Diana pareceu fuzilá-lo com o olhar por alguns segundos, mas logo voltou à postura.

– Minha amiga, senhora Nogueira, teve seus pertences roubados, e precisa deles de volta para uma viagem.

– Entendo... alguns civis disseram que viram um homem negro correndo com uma bolsa, nossos homens já estão atrás dele, ele é o mal de nossa cidade, não é violento, mas dessa vez creio que teremos de levar as coisas mais a sério. Deixe-me seu endereço, senhorita Nogueira, eu farei questão de retornar seus pertences – O delegado se aproximou de Ângela, até um sentir a respiração do outro. Diana percebendo o constrangimento da mulher falou:

– Me desculpe senhor, mas qual seria o nome do criminoso?

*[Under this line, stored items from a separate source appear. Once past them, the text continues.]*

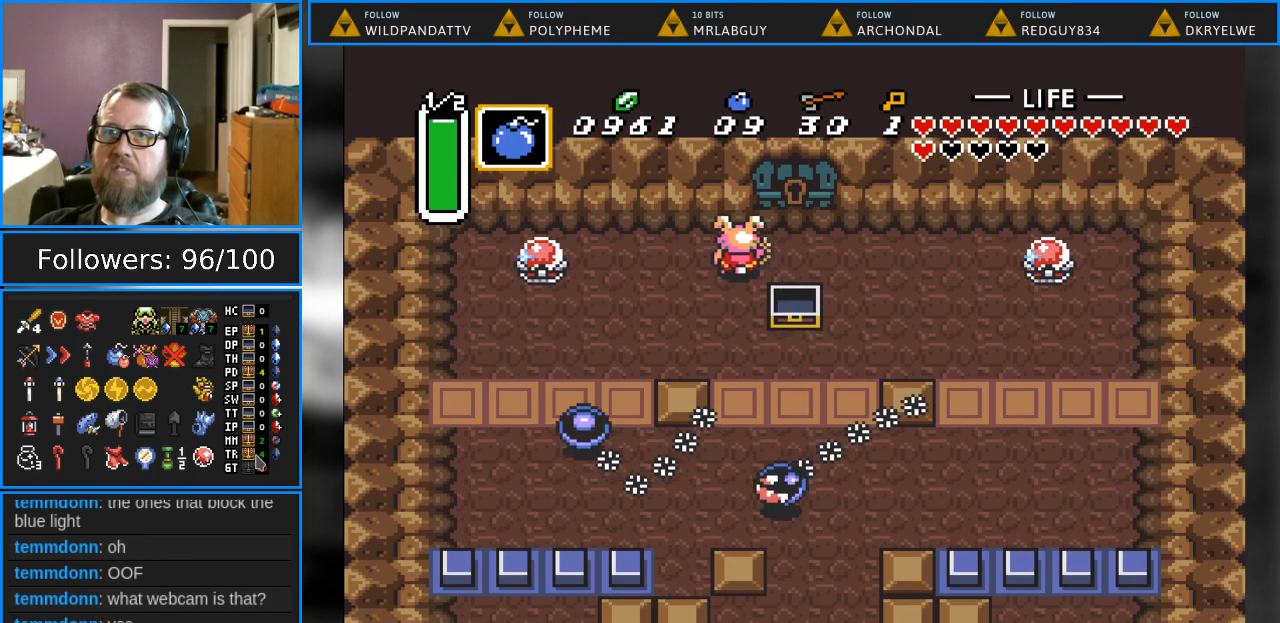
{"buttons": ["DPAD_UP", "DPAD_RIGHT"], "events": [[233, "DPAD_RIGHT", "up"], [500, "DPAD_RIGHT", "down"]]}
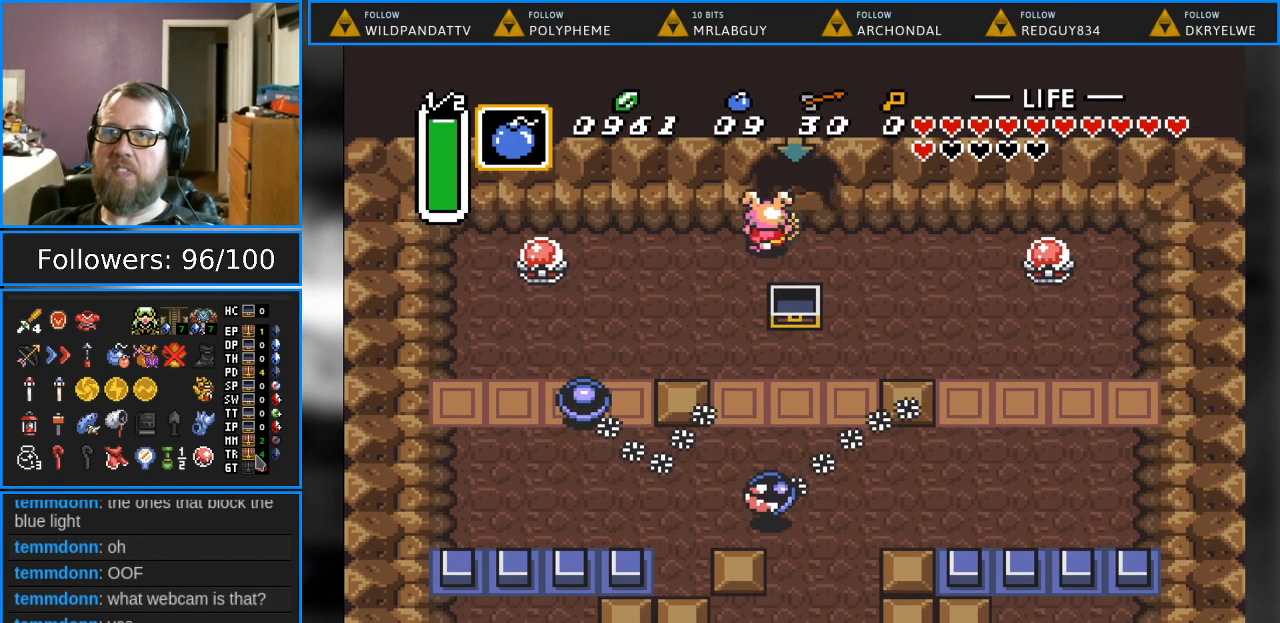
{"buttons": ["DPAD_UP"], "events": [[150, "DPAD_RIGHT", "up"]]}
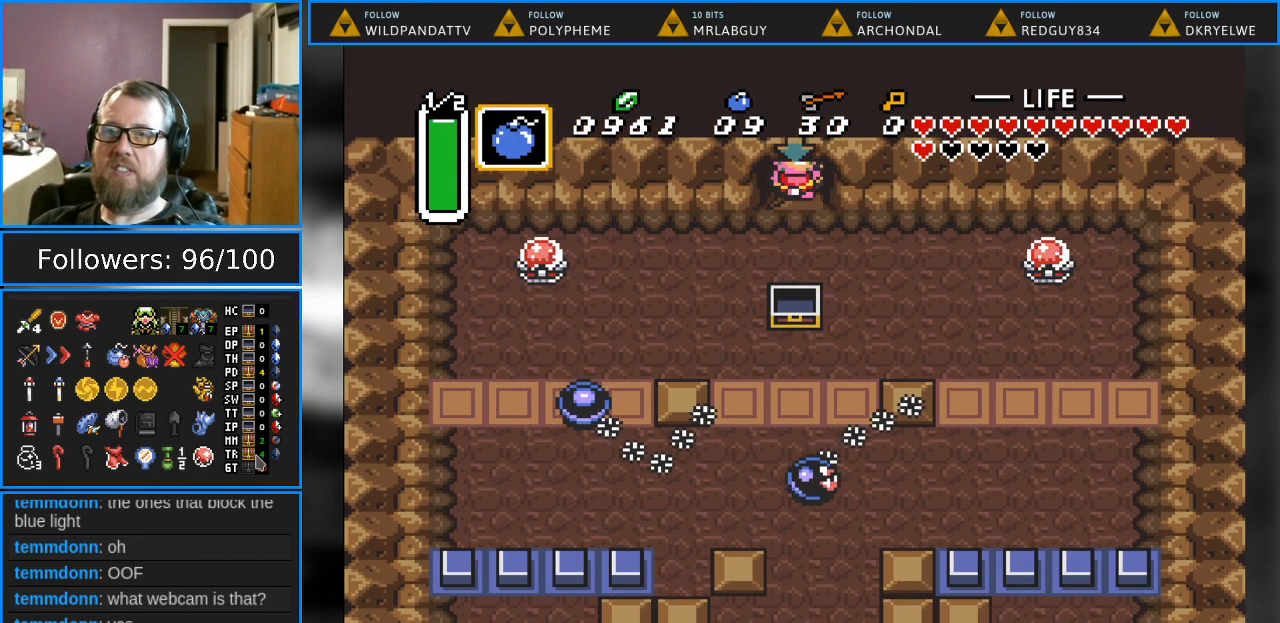
{"buttons": [], "events": [[333, "DPAD_UP", "up"]]}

O homem se afastou de Ângela, mas manteve o olhar nela por alguns instantes.

– Elias Santos, senhora...

– Baltazar... agradeço pelos seus serviços, delegado, eu e a senhora Nogueira não o incomodaremos mais.

Diana segurou o braço de Ângela e a puxou para fora da delegacia, continuaram andando normalmente enquanto Diana sussurrava.

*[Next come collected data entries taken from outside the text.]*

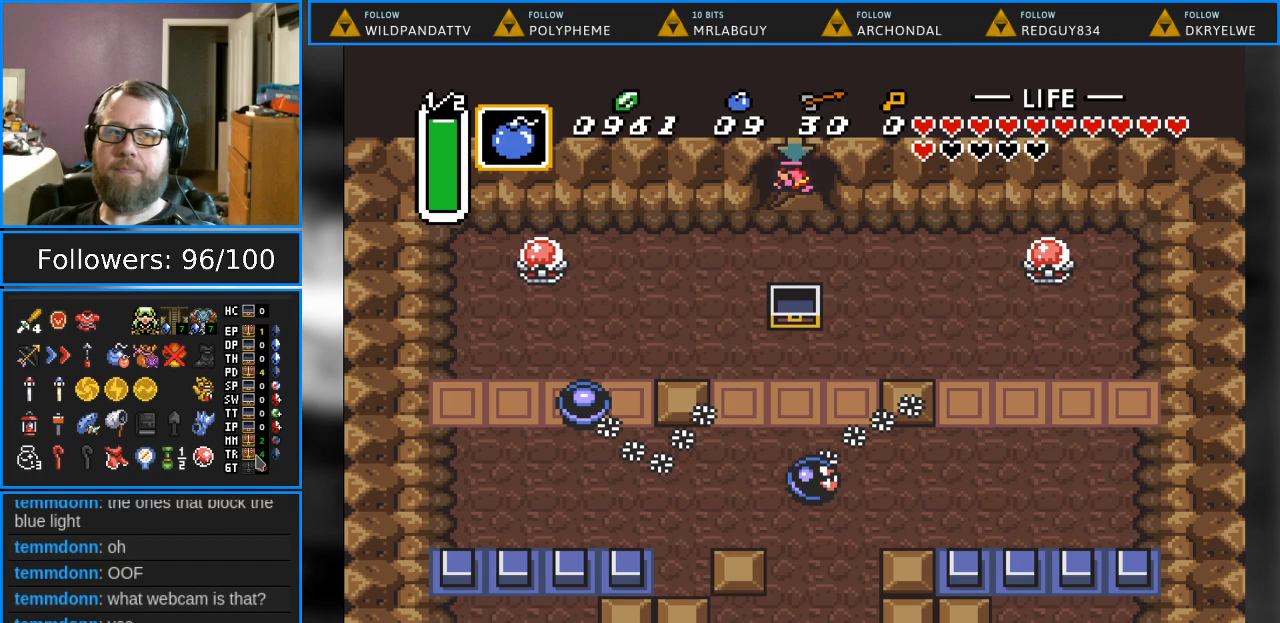
{"buttons": [], "events": []}
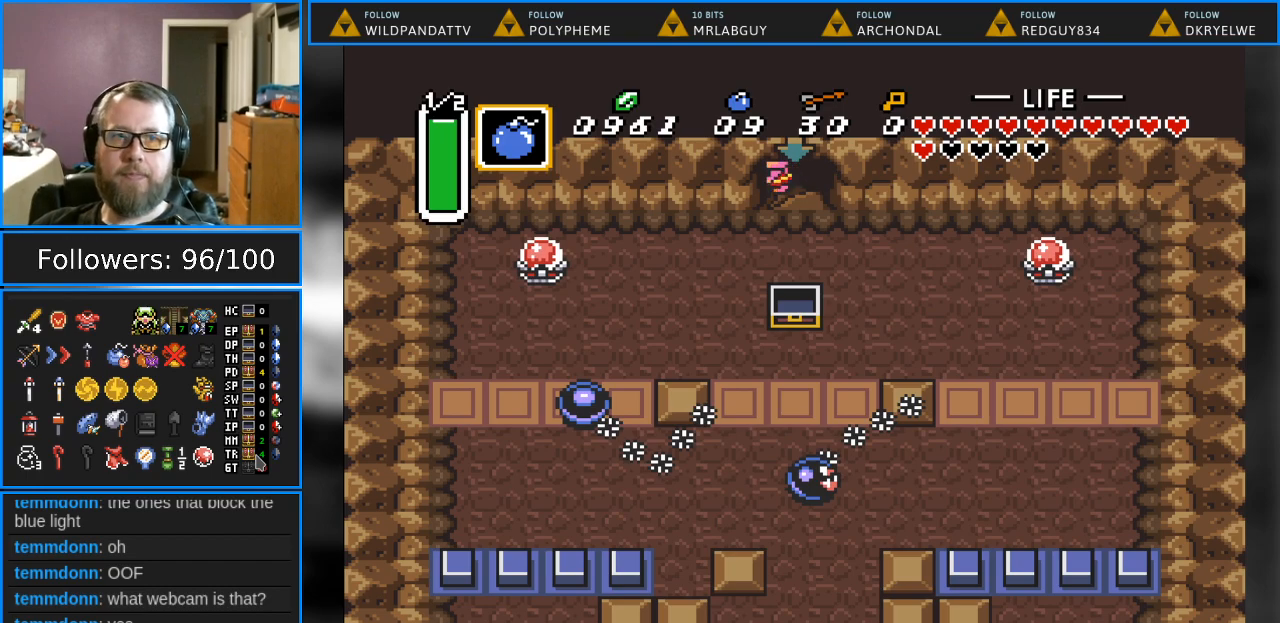
{"buttons": [], "events": []}
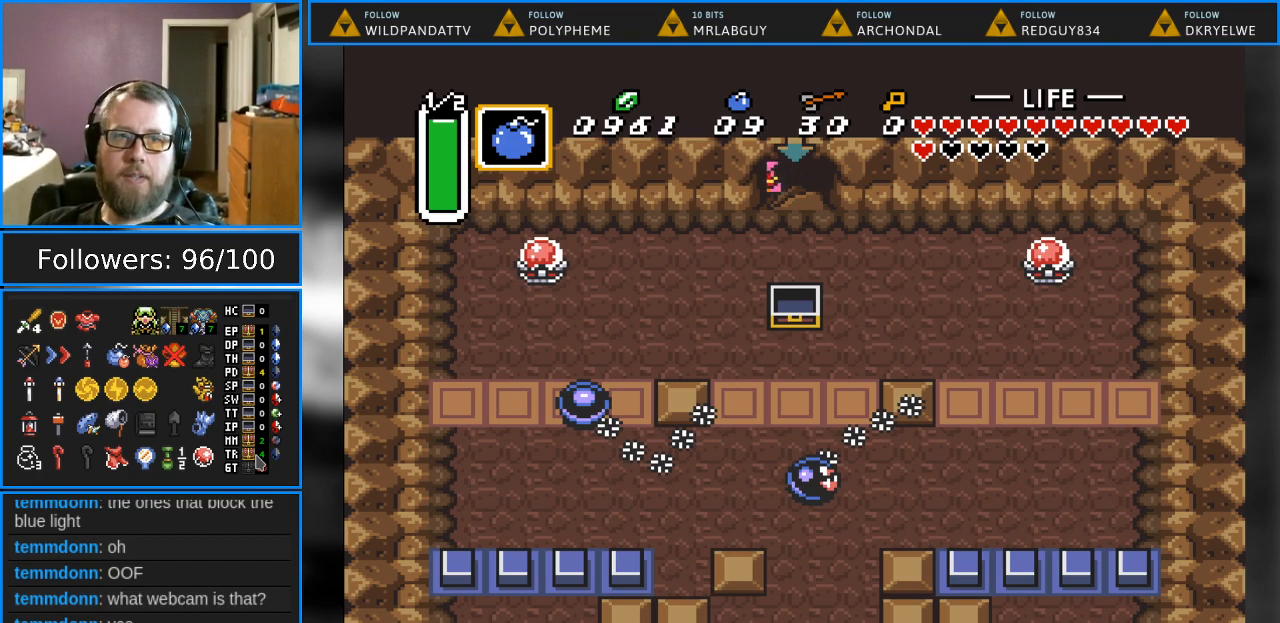
{"buttons": [], "events": []}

– Senhora Nogueira, eu preciso da sua ajuda. Eu sei como pegar seus pertences de volta, mais rápido do que o delegado conseguiria, mas eu preciso que não volte mais lá...

– Diana Baltazar Santos, mãos para o alto.

Diana sussurrou um "droga" baixinho e levantou os braços. Ângela, sem entender a situação, fez exatamente como ela.

– Você não precisa, senhorita Nogueira. Mas preciso de um depoimento seu, a senhorita reconhece algum tipo de envolvimento de sua amiga com Elias Santos? Creio que a razão de ele sempre escapar dos policiais possa estar ligada a sua irmã.